First, the sound signal passes through a second-order low-pass filter as an out-middle ear filtering (Van Immerseel and Martens 1992). The main motivation of using an out-middle ear filter is to increase the strength of high frequency harmonics. As a result, the harmonics have relatively the same amplitude. It’s based on the transfer filter below:

$$H\left( x \right) = \frac{{\omega_{0}^{2} }}{{\omega_{0}^{2} + 0.33\omega_{0} x + x^{2} }}$$

(1)

where $fr = {\raise0.7ex\hbox{${2\pi }$} \!\mathord{\left/ {\vphantom {{2\pi } {\omega_{0} }}}\right.\kern-0pt} \!\lower0.7ex\hbox{${\omega_{0} }$}}$ is the resonance frequency equal to 4 kHz.

Then, we apply a gammachirp filter-bank to simulate the sound processing in the cochlea. It is an extension of the gammatone filter with a frequency modulation factor. Also, it allows to determine an approximation of the basilar membrane frequency of the cochlear (Patterson et al. 2003; Irino and Patterson 2006). The impulse response of a gammachirp filter is defined by the equation below:

$$g\left( t \right) = At^{k - 1} e^{{ - 2\pi \,mERB\,\,\left( {p_{0} } \right)t}} e^{{j2\pi p_{0} t + jr\ln \left( t \right) + j\varphi }}$$

(2)

* [DATA PROVIDED]
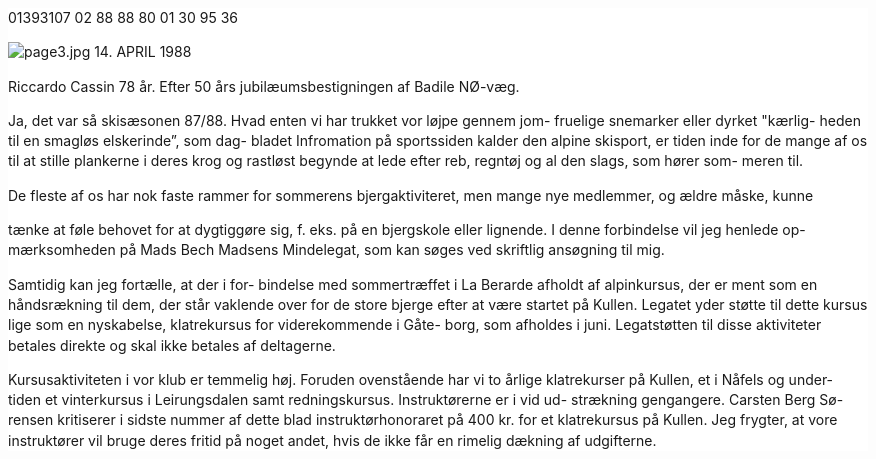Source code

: 01393107
02 88 88 80
01 30 95 36





![page3.jpg](/1988/DB-1988-2/page3.jpg)
14. APRIL 1988

Riccardo Cassin 78 år.
Efter 50 års jubilæumsbestigningen af Badile NØ-væg.

Ja, det var så skisæsonen 87/88. Hvad
enten vi har trukket vor løjpe gennem jom-
fruelige snemarker eller dyrket "kærlig-
heden til en smagløs elskerinde”, som dag-
bladet Infromation på sportssiden kalder
den alpine skisport, er tiden inde for de
mange af os til at stille plankerne i deres
krog og rastløst begynde at lede efter reb,
regntøj og al den slags, som hører som-
meren til.

De fleste af os har nok faste rammer for
sommerens bjergaktiviteret, men mange
nye medlemmer, og ældre måske, kunne

tænke at føle behovet for at dygtiggøre
sig, f. eks. på en bjergskole eller lignende.
I denne forbindelse vil jeg henlede op-
mærksomheden på Mads Bech Madsens
Mindelegat, som kan søges ved skriftlig
ansøgning til mig.

Samtidig kan jeg fortælle, at der i for-
bindelse med sommertræffet i La Berarde
afholdt af alpinkursus, der er ment som en
håndsrækning til dem, der står vaklende
over for de store bjerge efter at være
startet på Kullen. Legatet yder støtte til
dette kursus lige som en nyskabelse,
klatrekursus for viderekommende i Gåte-
borg, som afholdes i juni. Legatstøtten til
disse aktiviteter betales direkte og skal
ikke betales af deltagerne.

Kursusaktiviteten i vor klub er temmelig
høj. Foruden ovenstående har vi to årlige
klatrekurser på Kullen, et i Nåfels og under-
tiden et vinterkursus i Leirungsdalen samt
redningskursus. Instruktørerne er i vid ud-
strækning gengangere. Carsten Berg Sø-
rensen kritiserer i sidste nummer af dette
blad instruktørhonoraret på 400 kr. for et
klatrekursus på Kullen. Jeg frygter, at
vore instruktører vil bruge deres fritid på
noget andet, hvis de ikke får en rimelig
dækning af udgifterne.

* [WORK INSTRUCTIONS]
1 > According to the filtering excerpt, what is the main motivation for using an out-middle ear filter?
2 > Echo the filtering excerpt from "First, the sound" to "equal to 4 kHz.".
Answer using only the filtering excerpt, not the items.

* [SOLUTIONS IN ORDER]
1 > To increase the strength of high frequency harmonics.

2 >
First, the sound signal passes through a second-order low-pass filter as an out-middle ear filtering (Van Immerseel and Martens 1992). The main motivation of using an out-middle ear filter is to increase the strength of high frequency harmonics. As a result, the harmonics have relatively the same amplitude. It’s based on the transfer filter below:

$$H\left( x \right) = \frac{{\omega_{0}^{2} }}{{\omega_{0}^{2} + 0.33\omega_{0} x + x^{2} }}$$

(1)

where $fr = {\raise0.7ex\hbox{${2\pi }$} \!\mathord{\left/ {\vphantom {{2\pi } {\omega_{0} }}}\right.\kern-0pt} \!\lower0.7ex\hbox{${\omega_{0} }$}}$ is the resonance frequency equal to 4 kHz.